Sunday, November 4, 2007

All Saint's Day in the Morning

With the cooler weather coming on I finally decided to venture out to the desert once again. I walk across the street and enter through the path along the block wall. The early morning shadows are still long and cool, but the desert sun is warming things rapidly. Ahead of me I see the Santa Ritas basking in the morning light. A flurry of sparrows flutters into the scrub. The black-throated sparrows are still here, but there are also white-crowned sparrows now, and possibly some Brewer’s sparrows.

I want to head south in the wash, which is actually uphill, but that is also the direction the sun is coming from and it shines straight down my binocular lenses—not the best for bird watching. I start to head north, which is downhill and makes the most sense as the sun will be at my back, but I’m so drawn to walk up the wash, so I turn around and head that way after all.
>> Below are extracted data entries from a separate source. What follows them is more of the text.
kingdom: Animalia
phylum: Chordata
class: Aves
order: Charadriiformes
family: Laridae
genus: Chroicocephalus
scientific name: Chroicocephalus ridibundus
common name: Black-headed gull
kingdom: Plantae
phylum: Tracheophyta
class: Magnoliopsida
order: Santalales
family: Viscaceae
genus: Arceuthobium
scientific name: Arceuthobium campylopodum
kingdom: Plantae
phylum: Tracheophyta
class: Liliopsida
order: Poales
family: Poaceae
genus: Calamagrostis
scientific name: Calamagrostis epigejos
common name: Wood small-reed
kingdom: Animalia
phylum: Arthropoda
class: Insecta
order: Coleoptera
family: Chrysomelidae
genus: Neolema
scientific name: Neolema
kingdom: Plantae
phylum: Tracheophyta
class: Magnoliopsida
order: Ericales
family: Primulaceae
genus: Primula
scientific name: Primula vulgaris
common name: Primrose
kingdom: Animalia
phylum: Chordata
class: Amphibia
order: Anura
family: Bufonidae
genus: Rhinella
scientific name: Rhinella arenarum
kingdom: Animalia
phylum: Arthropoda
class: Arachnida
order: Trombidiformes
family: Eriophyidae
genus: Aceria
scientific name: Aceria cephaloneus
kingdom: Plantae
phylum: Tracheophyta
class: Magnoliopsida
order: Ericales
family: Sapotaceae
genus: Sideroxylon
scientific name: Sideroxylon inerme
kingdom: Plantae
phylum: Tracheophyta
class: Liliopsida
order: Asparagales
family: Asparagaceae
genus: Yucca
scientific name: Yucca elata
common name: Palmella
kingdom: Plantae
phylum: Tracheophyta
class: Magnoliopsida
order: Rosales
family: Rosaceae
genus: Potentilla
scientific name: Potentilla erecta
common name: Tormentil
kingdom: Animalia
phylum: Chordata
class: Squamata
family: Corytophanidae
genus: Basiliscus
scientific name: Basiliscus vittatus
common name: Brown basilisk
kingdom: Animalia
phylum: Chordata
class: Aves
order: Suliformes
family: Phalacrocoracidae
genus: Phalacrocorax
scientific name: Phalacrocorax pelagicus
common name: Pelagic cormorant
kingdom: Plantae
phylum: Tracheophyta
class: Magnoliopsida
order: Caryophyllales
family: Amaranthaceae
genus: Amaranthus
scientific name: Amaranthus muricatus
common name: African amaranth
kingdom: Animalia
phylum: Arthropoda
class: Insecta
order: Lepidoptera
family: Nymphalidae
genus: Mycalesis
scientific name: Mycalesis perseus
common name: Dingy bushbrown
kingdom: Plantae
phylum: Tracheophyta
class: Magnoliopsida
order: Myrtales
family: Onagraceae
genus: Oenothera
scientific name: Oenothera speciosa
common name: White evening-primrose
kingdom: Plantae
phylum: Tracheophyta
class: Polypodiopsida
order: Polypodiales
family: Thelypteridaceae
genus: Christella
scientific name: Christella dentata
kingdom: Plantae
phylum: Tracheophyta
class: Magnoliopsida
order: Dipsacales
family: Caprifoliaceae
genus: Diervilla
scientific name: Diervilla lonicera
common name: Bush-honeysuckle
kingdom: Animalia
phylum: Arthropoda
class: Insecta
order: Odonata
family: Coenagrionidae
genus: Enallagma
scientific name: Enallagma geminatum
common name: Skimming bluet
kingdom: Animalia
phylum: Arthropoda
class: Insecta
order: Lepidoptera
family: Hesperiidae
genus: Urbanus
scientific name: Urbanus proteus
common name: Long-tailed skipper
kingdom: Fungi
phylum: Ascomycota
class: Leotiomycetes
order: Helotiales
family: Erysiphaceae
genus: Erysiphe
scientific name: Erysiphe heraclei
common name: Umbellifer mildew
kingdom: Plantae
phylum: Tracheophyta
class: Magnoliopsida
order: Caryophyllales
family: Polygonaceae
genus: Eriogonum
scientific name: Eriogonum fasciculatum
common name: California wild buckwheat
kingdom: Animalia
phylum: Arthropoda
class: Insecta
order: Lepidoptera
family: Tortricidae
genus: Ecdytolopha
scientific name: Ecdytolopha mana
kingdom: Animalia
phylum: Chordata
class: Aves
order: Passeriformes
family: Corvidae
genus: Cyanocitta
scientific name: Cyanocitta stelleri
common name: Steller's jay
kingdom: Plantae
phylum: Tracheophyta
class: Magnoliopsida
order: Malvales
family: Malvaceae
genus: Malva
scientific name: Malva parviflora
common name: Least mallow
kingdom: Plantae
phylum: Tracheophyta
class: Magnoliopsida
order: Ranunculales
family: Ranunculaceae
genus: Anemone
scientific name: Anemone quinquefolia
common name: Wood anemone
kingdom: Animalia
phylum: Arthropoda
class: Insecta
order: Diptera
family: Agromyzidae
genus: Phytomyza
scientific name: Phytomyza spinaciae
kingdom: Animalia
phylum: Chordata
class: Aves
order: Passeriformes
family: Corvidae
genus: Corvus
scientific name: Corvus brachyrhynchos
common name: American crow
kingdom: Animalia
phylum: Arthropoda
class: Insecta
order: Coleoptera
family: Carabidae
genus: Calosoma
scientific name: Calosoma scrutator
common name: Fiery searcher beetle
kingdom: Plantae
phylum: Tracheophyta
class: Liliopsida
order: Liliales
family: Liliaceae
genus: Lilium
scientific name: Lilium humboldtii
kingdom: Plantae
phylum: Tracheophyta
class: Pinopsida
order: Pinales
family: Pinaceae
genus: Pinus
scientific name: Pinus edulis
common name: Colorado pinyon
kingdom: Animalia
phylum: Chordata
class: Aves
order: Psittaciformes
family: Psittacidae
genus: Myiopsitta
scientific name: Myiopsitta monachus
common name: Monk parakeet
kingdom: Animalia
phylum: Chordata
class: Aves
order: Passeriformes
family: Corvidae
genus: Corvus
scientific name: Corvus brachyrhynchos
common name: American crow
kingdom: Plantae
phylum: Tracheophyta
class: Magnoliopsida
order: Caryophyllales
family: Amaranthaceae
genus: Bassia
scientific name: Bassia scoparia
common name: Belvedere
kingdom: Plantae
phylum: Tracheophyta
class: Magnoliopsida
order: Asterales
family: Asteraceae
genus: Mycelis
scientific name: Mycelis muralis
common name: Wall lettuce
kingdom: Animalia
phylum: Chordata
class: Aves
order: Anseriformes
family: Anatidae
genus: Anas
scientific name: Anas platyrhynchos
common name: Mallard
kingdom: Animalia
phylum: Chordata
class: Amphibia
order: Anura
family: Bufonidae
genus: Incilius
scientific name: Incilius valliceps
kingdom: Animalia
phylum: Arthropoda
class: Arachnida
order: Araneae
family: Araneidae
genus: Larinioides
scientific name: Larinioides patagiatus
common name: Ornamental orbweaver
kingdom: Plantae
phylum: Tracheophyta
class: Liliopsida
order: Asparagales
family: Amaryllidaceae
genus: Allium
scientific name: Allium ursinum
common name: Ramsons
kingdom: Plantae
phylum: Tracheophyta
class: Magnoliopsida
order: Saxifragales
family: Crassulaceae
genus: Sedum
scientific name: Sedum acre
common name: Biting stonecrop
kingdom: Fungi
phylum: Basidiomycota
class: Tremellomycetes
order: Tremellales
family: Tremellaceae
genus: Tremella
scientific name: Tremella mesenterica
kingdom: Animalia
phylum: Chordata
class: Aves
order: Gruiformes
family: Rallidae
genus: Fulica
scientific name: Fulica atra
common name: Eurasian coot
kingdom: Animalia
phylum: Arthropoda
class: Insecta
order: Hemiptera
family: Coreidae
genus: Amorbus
The cactus wrens scold from the brush. A curved-billed thrasher whistles from the top of a mesquite tree. Along the cliff wall I see movement and zero in on a rock wren hopping and bobbing about. Its shrill whistle rings off the canyon and is answered by another rock wren farther up the wash. I walk past the red cliff amazed at the thick mesquite root exposed by the erosion of the soil. It bulges out high above me as thick as a child’s arm and worms its way back into the cliff wall again. You have to be strong and resourceful to survive in the desert.

I find a shady spot under a different mesquite tree and sit on the gravel bank. Down here it is so peaceful! From this sheltered spot all I see is nature and I am able to pretend the houses above me on the cliff do not exist. I absorb the silence into my being. This desert beauty is a salve to the soul. Zeet! A canyon towhee flies across the wash. Then, a loud squawking and chatter across the wash draws my attention. Two cactus wrens are arguing about a particularly juicy insect as they hop from branch to branch. I watch their argument amused. A curved –billed thrasher flies in to see what the ruckus is all about. Is he annoyed by their chatter, or hoping to snatch their tidbit from them.

The thrashers and cactus wrens are year-round residents, but the purple martins have flown even farther south for the winter. Now the saguaros they called home are silent. I suppose there may be flickers still inhabiting some holes, but I have not seen them. Beside the saguaros my eyes are drawn to a bit of red. Is this the only autumn color I will see here in the desert? I do not know what I am looking at, but the bush before me has the most beautiful red seed pods dangling from it, and though I am far from New England, it does remind me of autumn there, with Christmas soon to follow.


Jess said...

Oh wow!!! Photos!! Not that your wonderfully descriptive writting needs photos, but it is always a nice touch :)!

Kathie Brown said...

Thanks Jess! I'm working on it! More photos to follow.